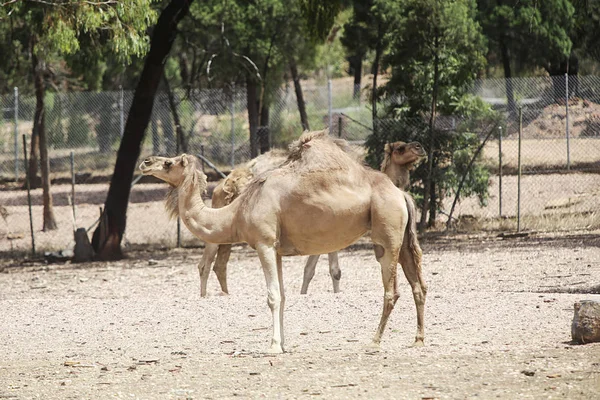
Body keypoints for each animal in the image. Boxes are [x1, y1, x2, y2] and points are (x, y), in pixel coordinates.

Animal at [195, 141, 424, 296]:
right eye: (400, 148)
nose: (419, 148)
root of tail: (224, 183)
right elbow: (328, 269)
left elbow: (315, 268)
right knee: (206, 262)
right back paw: (205, 296)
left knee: (220, 263)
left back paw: (225, 293)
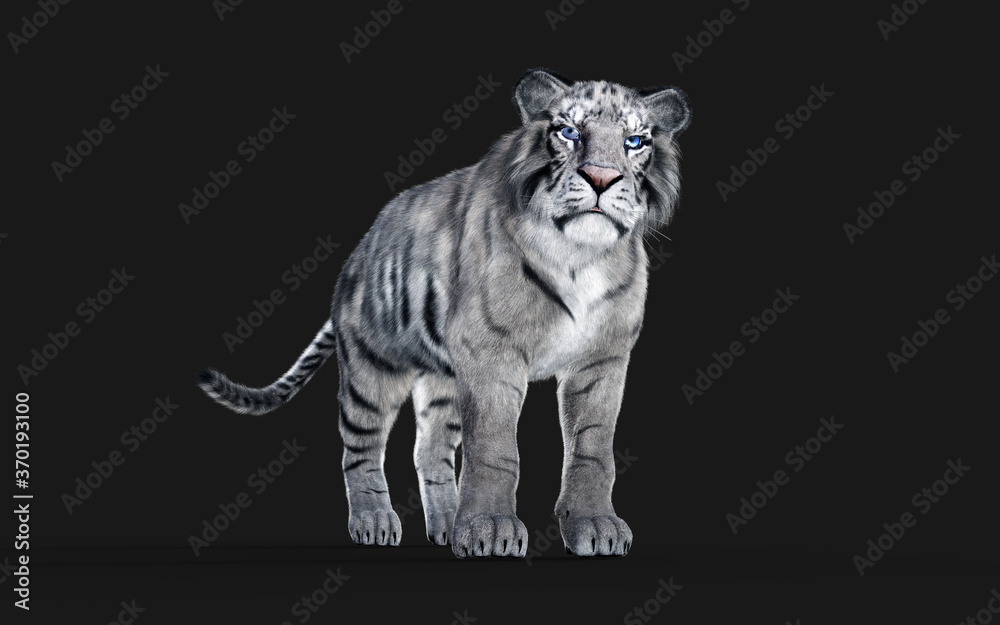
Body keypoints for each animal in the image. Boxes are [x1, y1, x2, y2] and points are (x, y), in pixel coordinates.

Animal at [197, 68, 691, 558]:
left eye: (634, 141)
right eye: (568, 132)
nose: (601, 178)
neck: (580, 254)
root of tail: (356, 256)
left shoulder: (602, 359)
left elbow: (593, 447)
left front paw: (595, 525)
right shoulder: (491, 353)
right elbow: (494, 448)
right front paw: (491, 530)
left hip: (445, 381)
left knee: (429, 451)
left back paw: (448, 526)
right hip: (372, 368)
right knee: (359, 448)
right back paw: (374, 522)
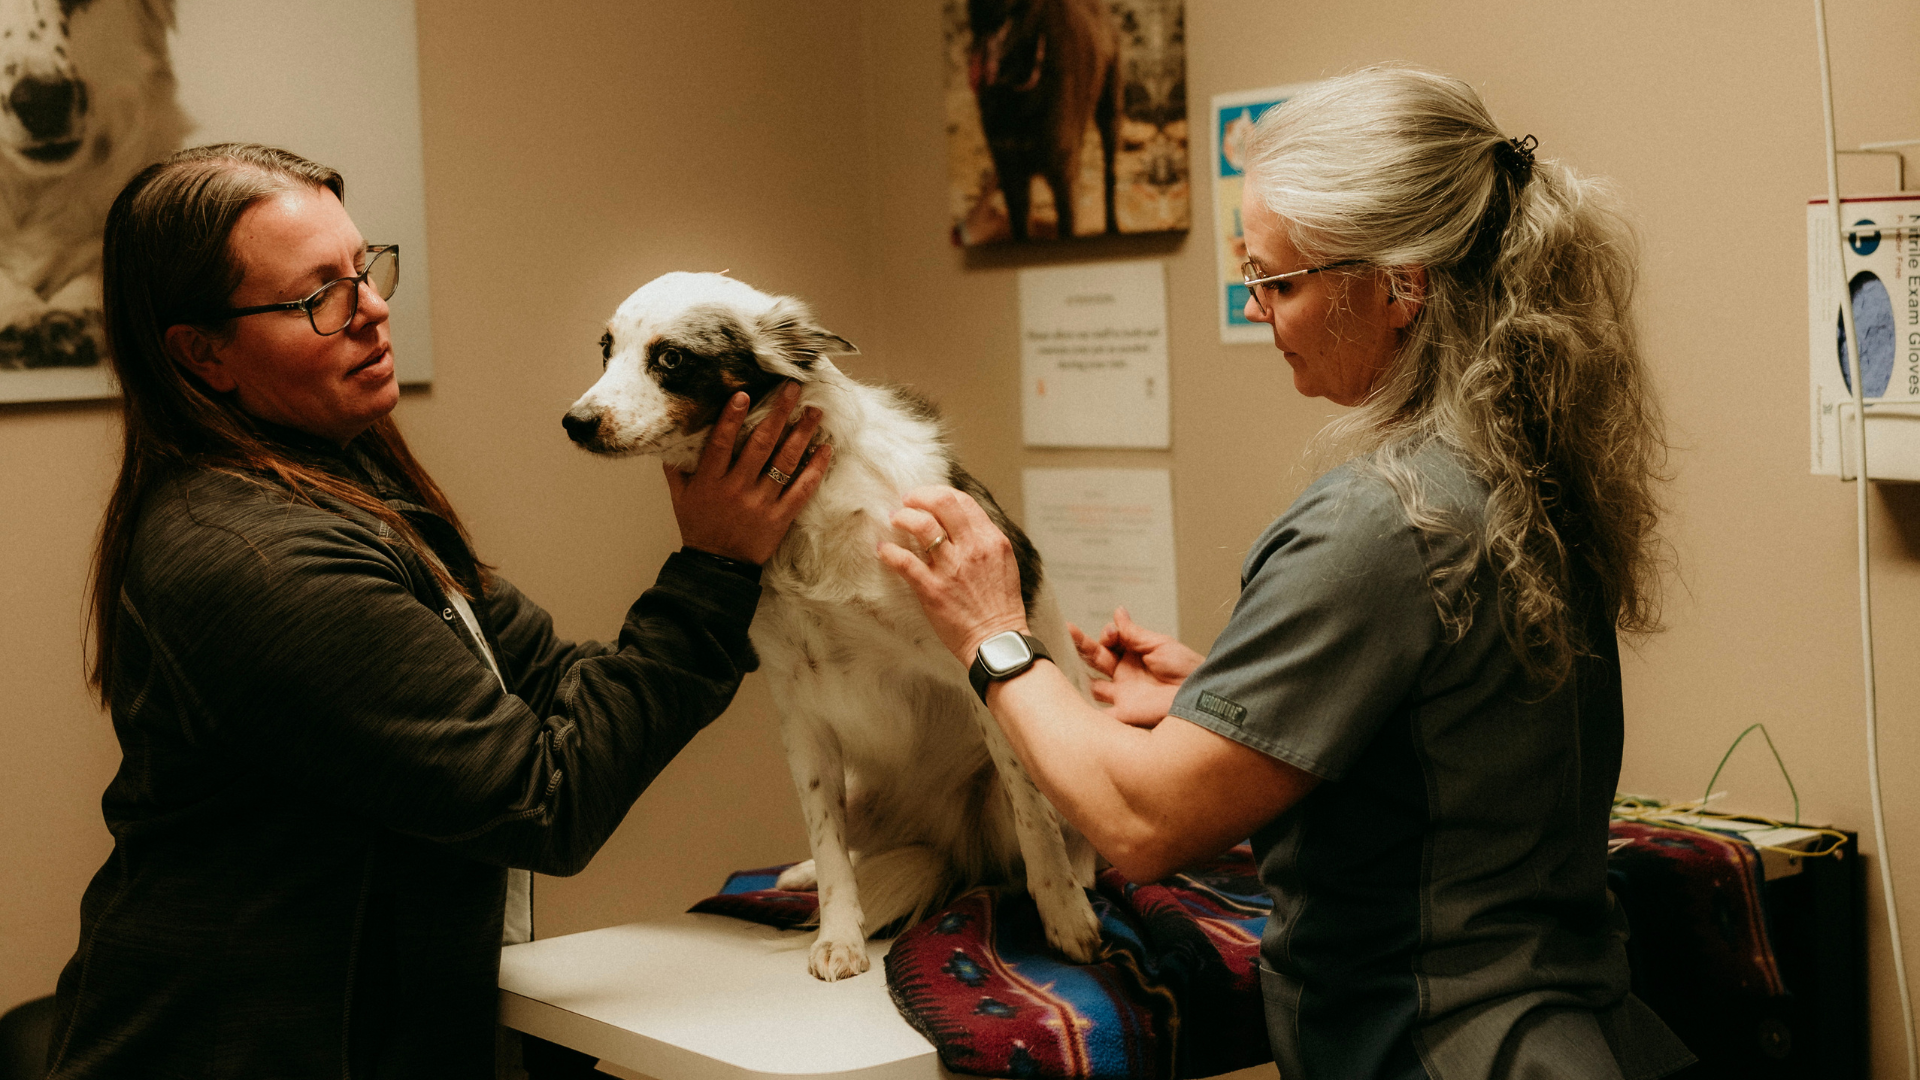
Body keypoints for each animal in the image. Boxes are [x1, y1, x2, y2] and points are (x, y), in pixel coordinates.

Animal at [560, 272, 1105, 980]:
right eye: (606, 349)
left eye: (672, 358)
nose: (574, 423)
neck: (807, 514)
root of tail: (948, 845)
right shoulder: (800, 708)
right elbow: (827, 842)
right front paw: (839, 934)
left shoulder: (975, 669)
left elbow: (1035, 820)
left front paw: (1064, 914)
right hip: (861, 786)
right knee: (845, 845)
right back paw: (798, 874)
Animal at [967, 0, 1121, 239]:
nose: (983, 10)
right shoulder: (1011, 176)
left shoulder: (1062, 179)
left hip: (1109, 116)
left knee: (1110, 176)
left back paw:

········

=== Exercise ===
Return all lines in the data that include the word "back".

=== Answer space ===
right back paw: (205, 296)
left back paw: (225, 293)
left back paw: (448, 526)
right back paw: (374, 522)
right back paw: (798, 874)
left back paw:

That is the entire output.